En plus de tout ça, il y a la réalité du bouclage. Nos avocats au PCHR ne peuvent se rendre en Israël pour représenter nos clients, nous sommes donc contraints de traiter avec des avocats en Israël. Pourtant, ces avocats ne peuvent non plus venir à Gaza pour rencontrer les clients, et les clients ne peuvent aller en Israël pour les rencontrer. De plus, depuis juin 2007, l’administration militaire israélienne a refusé le droit aux Palestiniens concernés par une affaire civile de se présenter au tribunal, malgré la délivrance d’un mandat du tribunal. Cela a pour conséquence la révocation effective des dossiers, et le complet déni de justice .
PCHR représente plus de 1 000 victimes de l’Opération Plomb Durci. Les quelques 500 dossiers rédigés en leur nom constituent l’écrasante majorité des dossiers établis suite à l’Opération Plomb Durci. Ces personnes, qui ont réellement souffert de l’ensemble du spectre des violations de leurs droits – des meurtres ou blessures sauvages aux destructions de leurs maisons ou lieux de travail –ont le droit à la justice. Ils méritent d’être entendus par un tribunal.
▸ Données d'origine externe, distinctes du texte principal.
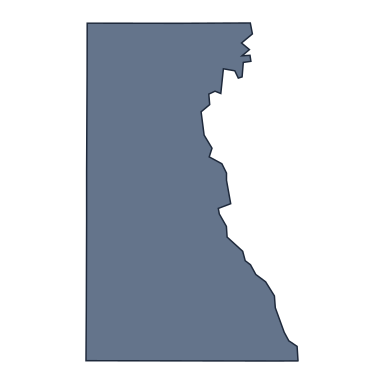 Juneau, Wisconsin, United States of America (Albers equal-area conic projection)
{"feature_id": "52423323B86052819188515", "entity_name": "Juneau", "entity_type": "district", "adm_level": 2, "iso_a3": "USA", "parent_name": "United States of America", "parent_adm1": "Wisconsin", "projection": "albers", "projection_center": [-89.981, 43.945], "detail": "fine", "context": "isolated", "style": "filled", "palette": "slate", "viewbox_px": 384, "rotation_deg": 0, "n_neighbors": 0, "source": "geoboundaries", "source_scale": "gbopen_adm2", "svg_char_len": 718}
<svg xmlns="http://www.w3.org/2000/svg" viewBox="0 0 384 384"><path d="M87.2,23.2L87.1,75.1L86.6,171.7L86.6,219.9L86.3,310.5L86.0,360.7L276.7,361.0L292.1,360.9L296.0,360.9L297.6,360.9L298.0,360.8L297.1,346.4L288.8,340.8L284.2,332.3L275.3,307.8L274.4,295.9L265.6,281.8L255.8,274.5L250.5,264.8L245.2,260.7L242.7,251.3L227.1,237.1L226.4,226.4L219.3,214.0L218.3,208.4L230.7,203.7L226.5,180.3L226.5,173.1L221.9,163.8L209.2,156.9L212.0,148.2L204.1,135.1L201.1,111.8L209.7,104.6L208.8,94.1L215.0,91.2L220.8,93.5L223.4,68.8L234.8,70.8L238.3,78.1L242.1,76.9L243.3,62.4L250.9,61.3L250.0,55.3L242.0,55.8L249.4,49.6L241.5,43.0L252.4,33.9L250.3,23.0L179.5,23.3L87.2,23.2Z" fill="#64748b" stroke="#1e293b" stroke-width="1.5"/></svg>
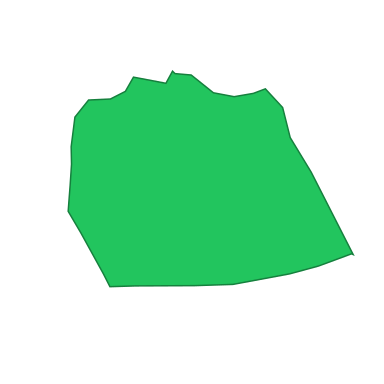 the district of Stenungsund, Västra Götaland, Sweden, rotated 243°
{"feature_id": "70781695B70291115197472", "entity_name": "Stenungsund", "entity_type": "district", "adm_level": 2, "iso_a3": "SWE", "parent_name": "Sweden", "parent_adm1": "Västra Götaland", "projection": "natural_earth1", "projection_center": [11.976, 58.067], "detail": "fine", "context": "isolated", "style": "filled", "palette": "green", "viewbox_px": 384, "rotation_deg": 243, "n_neighbors": 0, "source": "geoboundaries", "source_scale": "gbopen_adm2", "svg_char_len": 554}
<svg xmlns="http://www.w3.org/2000/svg" viewBox="0 0 384 384"><g transform="rotate(243 192 192)"><path d="M308.5,229.5L300.7,218.1L320.9,192.0L311.9,178.3L311.9,161.5L320.9,141.6L311.9,121.7L287.2,104.9L271.5,97.3L253.5,86.6L239.9,78.3L231.0,72.9L206.3,74.4L159.2,75.9L144.9,75.9L133.9,99.2L107.4,151.8L91.1,186.5L74.7,242.0L68.6,271.2L64.5,306.0L63.1,307.2L112.4,307.2L155.6,307.2L195.9,304.2L226.1,311.1L250.6,304.2L252.0,291.5L257.8,272.8L270.7,256.1L296.6,244.4L305.2,230.6L308.5,229.5Z" fill="#22c55e" stroke="#15803d" stroke-width="1.5"/></g></svg>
Depuis mars 2009, date à laquelle la dernière notification a été soumise au Ministère de la Défense, nous avons été systématiquement ignorés. Malgré la réitération de nos demandes, le PCHR n’a reçu que des réponses interlocutoires –sans aucune information- en ce qui concerne 23 dossiers.
Le 20 décembre, Le PCHR et l’avocat Michael Sfard, ont déposé une requête auprès de la Haute Cour de Justice Israélienne, demandant que les droits de ces victimes à un recours juridictionnel soit confirmé. Notre requête est simple : que le délai de prescription soit différé, que les victimes de l’Opération Plomb Durci bénéficient au moins de la possibilité de présenter leur dossier devant un tribunal [1].
Si la cour rejette ce postulat, cela fermera la porte de la justice pour toutes les victimes de l’Opération Plomb Durci.
La primauté du droit est une chose que nous respectons et qui nous est chère. Mais c’est une vérité qui va de soi qu’afin d’être pertinente, la loi doit être contraignante. L’absence de justice a pour résultat la désastreuse situation à laquelle nous faisons face aujourd’hui, par la violation systématique des droits humains fondamentaux, et par l’enfermement de la Bande de Gaza. Sans justice, qu’avons nous pour empêcher que ce qui s’est passé à Gaza ne survienne de nouveau ?
Derrière les portes fermées de la Bande de Gaza, c’est notre humanité partagée qui nous garde reliés au monde extérieur. Nous demandons que nos droits humains soient respectés et protégés. Nous demandons que la communauté internationale ne reste plus silencieuse, qu’elle exerce son influence au nom des libertés fondamentales et de la justice.
Raji Sourani est le directeur du Centre Palestinien pour les Droits de l’Homme. Il a reçu le prix Robert F. Kennedy pour les Drots de l’Homme, et il a été deux fois déclaré « Prisonnier de conscience » par Amnesty International ». Il est actuellement Vice-Président de la Fédération Internationale des Droits de l’homme (FIDH) Paris, et participe au comité exécutif de la Commission Internationale des Juristes (ICJ) Genève.